Copy out the records below exactly as they appear.

═══ Data for this exercise

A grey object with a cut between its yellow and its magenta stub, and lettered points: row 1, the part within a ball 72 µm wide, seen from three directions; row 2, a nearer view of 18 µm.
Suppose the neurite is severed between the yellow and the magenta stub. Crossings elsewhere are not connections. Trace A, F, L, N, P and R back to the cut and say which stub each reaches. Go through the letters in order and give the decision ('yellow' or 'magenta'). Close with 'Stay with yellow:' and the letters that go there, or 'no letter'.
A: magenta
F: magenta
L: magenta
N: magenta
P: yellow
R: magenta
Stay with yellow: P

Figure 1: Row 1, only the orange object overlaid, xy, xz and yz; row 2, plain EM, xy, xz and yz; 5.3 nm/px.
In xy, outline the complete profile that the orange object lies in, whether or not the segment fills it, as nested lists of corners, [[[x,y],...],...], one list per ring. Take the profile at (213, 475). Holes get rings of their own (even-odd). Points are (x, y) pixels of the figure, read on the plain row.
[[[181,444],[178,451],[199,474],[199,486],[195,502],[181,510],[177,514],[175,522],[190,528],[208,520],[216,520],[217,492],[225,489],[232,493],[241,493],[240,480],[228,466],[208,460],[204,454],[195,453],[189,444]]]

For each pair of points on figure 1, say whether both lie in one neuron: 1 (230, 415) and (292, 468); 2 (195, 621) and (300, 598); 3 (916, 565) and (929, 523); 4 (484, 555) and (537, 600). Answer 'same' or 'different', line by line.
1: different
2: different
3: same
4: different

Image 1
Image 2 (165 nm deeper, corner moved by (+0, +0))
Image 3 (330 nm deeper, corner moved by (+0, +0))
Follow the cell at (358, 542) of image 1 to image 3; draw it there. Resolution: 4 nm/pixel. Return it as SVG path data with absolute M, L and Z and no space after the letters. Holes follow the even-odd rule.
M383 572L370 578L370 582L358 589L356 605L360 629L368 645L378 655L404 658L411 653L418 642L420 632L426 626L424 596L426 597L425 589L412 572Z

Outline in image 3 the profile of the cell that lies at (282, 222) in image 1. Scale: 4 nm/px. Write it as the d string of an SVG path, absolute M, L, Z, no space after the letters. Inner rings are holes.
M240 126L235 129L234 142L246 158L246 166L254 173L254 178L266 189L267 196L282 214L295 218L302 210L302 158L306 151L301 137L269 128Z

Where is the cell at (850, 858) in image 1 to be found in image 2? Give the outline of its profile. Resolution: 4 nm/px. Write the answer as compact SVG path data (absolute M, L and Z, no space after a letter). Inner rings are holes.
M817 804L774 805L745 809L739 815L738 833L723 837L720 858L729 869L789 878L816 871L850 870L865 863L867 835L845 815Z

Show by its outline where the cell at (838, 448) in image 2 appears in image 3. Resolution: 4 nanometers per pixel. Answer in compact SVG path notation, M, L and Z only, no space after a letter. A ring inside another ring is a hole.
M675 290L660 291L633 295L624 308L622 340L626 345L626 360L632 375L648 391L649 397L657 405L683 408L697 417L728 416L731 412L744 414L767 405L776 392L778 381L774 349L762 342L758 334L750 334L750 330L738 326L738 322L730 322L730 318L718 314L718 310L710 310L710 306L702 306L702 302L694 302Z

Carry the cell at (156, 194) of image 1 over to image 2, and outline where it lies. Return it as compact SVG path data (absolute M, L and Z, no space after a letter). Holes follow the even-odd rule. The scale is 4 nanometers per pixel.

══════

◆ Response to the exercise:
A grey object with a cut between its yellow and its magenta stub, and lettered points: row 1, the part within a ball 72 µm wide, seen from three directions; row 2, a nearer view of 18 µm.
Suppose the neurite is severed between the yellow and the magenta stub. Crossings elsewhere are not connections. Trace A, F, L, N, P and R back to the cut and say which stub each reaches. Go through the letters in order and give the decision ('yellow' or 'magenta'). Close with 'Stay with yellow:' and the letters that go there, or 'no letter'.
A: magenta
F: magenta
L: magenta
N: magenta
P: yellow
R: magenta
Stay with yellow: P

Figure 1: Row 1, only the orange object overlaid, xy, xz and yz; row 2, plain EM, xy, xz and yz; 5.3 nm/px.
In xy, outline the complete profile that the orange object lies in, whether or not the segment fills it, as nested lists of corners, [[[x,y],...],...], one list per ring. Take the profile at (213, 475). Holes get rings of their own (even-odd). Points are (x, y) pixels of the figure, read on the plain row.
[[[181,444],[178,451],[199,474],[199,486],[195,502],[181,510],[177,514],[175,522],[190,528],[208,520],[216,520],[217,492],[225,489],[232,493],[241,493],[240,480],[228,466],[208,460],[204,454],[195,453],[189,444]]]

For each pair of points on figure 1, say whether both lie in one neuron: 1 (230, 415) and (292, 468); 2 (195, 621) and (300, 598); 3 (916, 565) and (929, 523); 4 (484, 555) and (537, 600). Answer 'same' or 'different', line by line.
1: different
2: different
3: same
4: different

Image 1
Image 2 (165 nm deeper, corner moved by (+0, +0))
Image 3 (330 nm deeper, corner moved by (+0, +0))
Follow the cell at (358, 542) of image 1 to image 3; draw it there. Resolution: 4 nm/pixel. Return it as SVG path data with absolute M, L and Z and no space after the letters. Holes follow the even-odd rule.
M383 572L370 578L370 582L358 589L356 605L360 629L368 645L378 655L404 658L411 653L418 642L420 632L426 626L424 596L426 597L425 589L412 572Z

Outline in image 3 the profile of the cell that lies at (282, 222) in image 1. Scale: 4 nm/px. Write it as the d string of an SVG path, absolute M, L, Z, no space after the letters. Inner rings are holes.
M240 126L235 129L234 142L246 158L246 166L254 173L254 178L266 189L267 196L282 214L295 218L302 210L302 158L306 151L301 137L269 128Z

Where is the cell at (850, 858) in image 1 to be found in image 2? Give the outline of its profile. Resolution: 4 nm/px. Write the answer as compact SVG path data (absolute M, L and Z, no space after a letter). Inner rings are holes.
M817 804L774 805L745 809L739 815L738 833L723 837L720 858L729 869L789 878L816 871L850 870L865 863L867 835L845 815Z

Show by its outline where the cell at (838, 448) in image 2 appears in image 3. Resolution: 4 nanometers per pixel. Answer in compact SVG path notation, M, L and Z only, no space after a letter. A ring inside another ring is a hole.
M675 290L660 291L633 295L624 308L622 340L626 345L626 360L632 375L648 391L649 397L657 405L683 408L697 417L728 416L731 412L744 414L767 405L776 392L778 381L774 349L762 342L758 334L750 334L750 330L738 326L738 322L730 322L730 318L718 314L718 310L710 310L710 306L702 306L702 302L694 302Z

Carry the cell at (156, 194) of image 1 over to image 2, and outline where it lies. Return it as compact SVG path data (absolute M, L and Z, no space after a letter). Holes follow the even-odd rule. The scale is 4 nanometers per pixel.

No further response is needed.